Abstract

Choice is a central tenet of maternity care; its importance is emphasised in policy documents, clinical guidelines, and the law. However, the lived experience is often rather different and that is particularly the case in the context of pregnant women with a severe mental illness (SMI). The biomedical discourse is powerful and has successfully constructed pregnancy and birth as risky, as a procedure to be managed by experts using technology to ensure that nothing goes wrong. Within that already risky process, women with SMI are constructed as risky, rather than at risk, posing a risk to themselves and the foetus they carry, as well as to the healthcare professionals who care for them.

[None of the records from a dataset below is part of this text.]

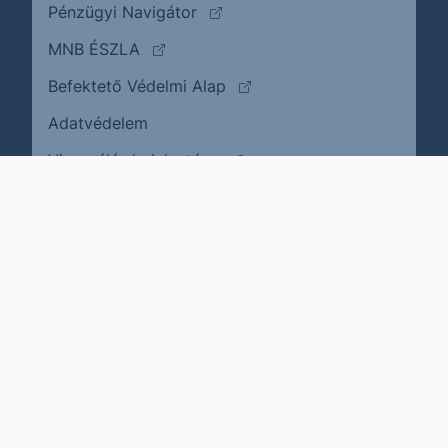
(külső oldalra ugrik)
Pénzügyi Navigátor
(külső oldalra ugrik)
MNB ÉSZLA
(külső oldalra ugrik)
Befektető Védelmi Alap
Adatvédelem
(külső oldalra ugrik)
Visszaélés bejelentése
Karrier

It is not merely their treatment decisions that are questioned, but their very ability to make those decisions. The consequence of this is reduced choice for women with SMI who are cautioned to act responsibly, but where they fail to acquiesce and comply with medical advice, making the ‘wrong’ choice, their capacity is called into question and, if found to lack capacity, decisions about mode and place of delivery will be determined by someone else on the basis of that third party’s evaluation of her best interests, giving scant regard to her wishes. This article reviews the recent obstetric intervention case law, interrogating the discrepancy between the minimal weight attributed to the birth choices of pregnant women with SMI within the best interests assessment in comparison to the significance accorded to the wishes of non-pregnant individuals in other treatment contexts. It challenges the pregnancy exceptionalism evident in the case law and proposes the use of advance decisions as a tool for women to make birth decisions at a time when their capacity is undiminished, ensuring that their own choices, albeit expressed as refusals of treatment, determine maternity care.